▸ **BLOCCO DI TESTO**
********
Non c’è alcuna differenza tra un bambino israeliano ucciso con un colpo alla nuca e un bambino palestinese ucciso con un missile sulla testa. Né fa alcuna differenza la narrativa del “chi ha cominciato prima” (per la quale si aprirebbe un gioco senza fine che porterebbe al 1948).
Gaza è una prigione a cielo aperto. Nella quale persone innocenti (o comunque non processate) sono sottoposte a punizioni atroci: non possono uscire, acqua ed elettricità sono fornite a piacimento e a singhiozzo, mancano scuole, medicine, infrastrutture. L’area è circondata da muri, fili spinati, torrette con sentinelle. I pochissimi varchi sono presidiati (e oggi chiusi perfino agli operatori umanitari). Due milioni di persone sono lasciate lì a vivere in condizioni disumane e centinaia di loro sono sistematicamente ammazzate ogni anno, nella sostanziale, vergognosa indifferenza della comunità internazionale.
In Cisgiordiania, in barba a numerosissime risoluzioni dell’Onu, Israele continua ad imporre insediamenti illegali. Cacciando – letteralmente – i palestinesi dalle loro case e dalle loro terre, che vengono “assegnate” a israeliani, protetti poi dall’esercito. Senza dimenticare le vessazioni, le mancanze di rispetto e le forme di apartheid a cui sono sottoposti quotidianamente i cittadini arabi. Un comportamento, anche qui è necessario utilizzare le parole giuste, che non è quello che ci si può aspettare da una democrazia. Ove con tale termine non ci si riferisce al mero atto di andare a votare per eleggere i propri rappresentanti e governanti, ma ad un corpus di valori proprio, appunto, delle società democratiche.
********
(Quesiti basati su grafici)
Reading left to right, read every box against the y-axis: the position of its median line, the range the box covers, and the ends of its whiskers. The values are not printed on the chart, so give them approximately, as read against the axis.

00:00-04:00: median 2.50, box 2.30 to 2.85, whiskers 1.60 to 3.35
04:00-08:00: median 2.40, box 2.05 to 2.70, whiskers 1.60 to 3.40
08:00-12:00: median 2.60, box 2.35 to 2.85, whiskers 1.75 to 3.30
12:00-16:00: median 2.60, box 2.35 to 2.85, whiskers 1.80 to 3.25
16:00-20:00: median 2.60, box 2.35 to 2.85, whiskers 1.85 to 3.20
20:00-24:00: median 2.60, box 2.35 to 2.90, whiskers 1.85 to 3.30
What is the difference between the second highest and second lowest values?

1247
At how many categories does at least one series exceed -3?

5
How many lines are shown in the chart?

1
********
▸ **ATTIVITÀ DA SVOLGERE**
A - Nel testo su Gaza, da che cosa risulta circondata l'area di Gaza?
B - Ripeti fedelmente il passo del testo su Gaza da "Gaza è una prigione" a "della comunità internazionale.".
I dati non sono necessari per svolgere queste attività.

▸ **RISPOSTE FORNITE**
A - Da muri, fili spinati e torrette con sentinelle.

B -
Gaza è una prigione a cielo aperto. Nella quale persone innocenti (o comunque non processate) sono sottoposte a punizioni atroci: non possono uscire, acqua ed elettricità sono fornite a piacimento e a singhiozzo, mancano scuole, medicine, infrastrutture. L’area è circondata da muri, fili spinati, torrette con sentinelle. I pochissimi varchi sono presidiati (e oggi chiusi perfino agli operatori umanitari). Due milioni di persone sono lasciate lì a vivere in condizioni disumane e centinaia di loro sono sistematicamente ammazzate ogni anno, nella sostanziale, vergognosa indifferenza della comunità internazionale.